> EXCERPT TO READ:
Start of Block
Video: 2 min Read time: 4 min
Cancer is a group of diseases characterized by the uncontrolled growth and spread of abnormal cells that can result in death if not treated. In 2022 in the US, there will be an estimated 1,918,030 new cancer cases and 609,360 cancer deaths. That’s approximately 5,250 new cases every day and 1,670 deaths every – single – day. Obesity is the second most common preventable cause of cancer and may soon overtake tobacco use as the most common cause.
At least 18% of newly diagnosed cancers in the US are caused by a combination of excess body weight, alcohol consumption, poor nutrition, and physical inactivity.
Obesity increases our risk of developing cancer in multiple ways that are way too complicated to talk about here but they fall into three primary buckets: immunologic, endocrine, and tissue hypoxia. Risk factors may act simultaneously or in sequence to initiate and/or promote cancer growth.
The types of cancer that have been shown to have the strongest association with obesity are:
- postmenopausal breast cancer
- colorectal cancer
- cancers of the:
- uterus
- esophagus
- gallbladder
- kidney
- liver
- ovaries
- pancreas
- thyroid
- stomach
- multiple myeloma (cancer of the blood cells)
- meningioma (the tissue that covers the brain and spinal cord)
I promise you don’t want any of these!
Treating obesity is hard. However, if treating excess weight can lower your risk of developing one of these cancers, isn’t it the right kind of hard?
End of Block
> RECORD SET:
Start of Block
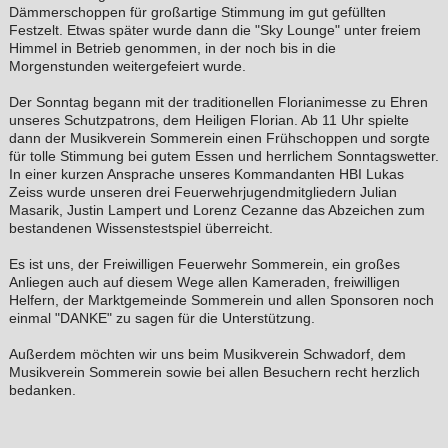
Dämmerschoppen für großartige Stimmung im gut gefüllten
Festzelt. Etwas später wurde dann die "Sky Lounge" unter freiem
Himmel in Betrieb genommen, in der noch bis in die
Morgenstunden weitergefeiert wurde.
Der Sonntag begann mit der traditionellen Florianimesse zu Ehren
unseres Schutzpatrons, dem Heiligen Florian. Ab 11 Uhr spielte
dann der Musikverein Sommerein einen Frühschoppen und sorgte
für tolle Stimmung bei gutem Essen und herrlichem Sonntagswetter.
In einer kurzen Ansprache unseres Kommandanten HBI Lukas
Zeiss wurde unseren drei Feuerwehrjugendmitgliedern Julian
Masarik, Justin Lampert und Lorenz Cezanne das Abzeichen zum
bestandenen Wissenstestspiel überreicht.
Es ist uns, der Freiwilligen Feuerwehr Sommerein, ein großes
Anliegen auch auf diesem Wege allen Kameraden, freiwilligen
Helfern, der Marktgemeinde Sommerein und allen Sponsoren noch
einmal "DANKE" zu sagen für die Unterstützung.
Außerdem möchten wir uns beim Musikverein Schwadorf, dem
Musikverein Sommerein sowie bei allen Besuchern recht herzlich
bedanken.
End of Block
Answer these questions using the obesity and cancer text, numbering your answers to match:
1. How many new cancer cases were estimated for the US in 2022?
2. What share of newly diagnosed cancers in the US is caused by a combination of excess body weight, alcohol consumption, poor nutrition, and physical inactivity?
3. What are the three primary buckets into which the ways obesity increases cancer risk fall?

> OUTPUT BELOW:
1. 1,918,030
2. At least 18%
3. Immunologic, endocrine, and tissue hypoxia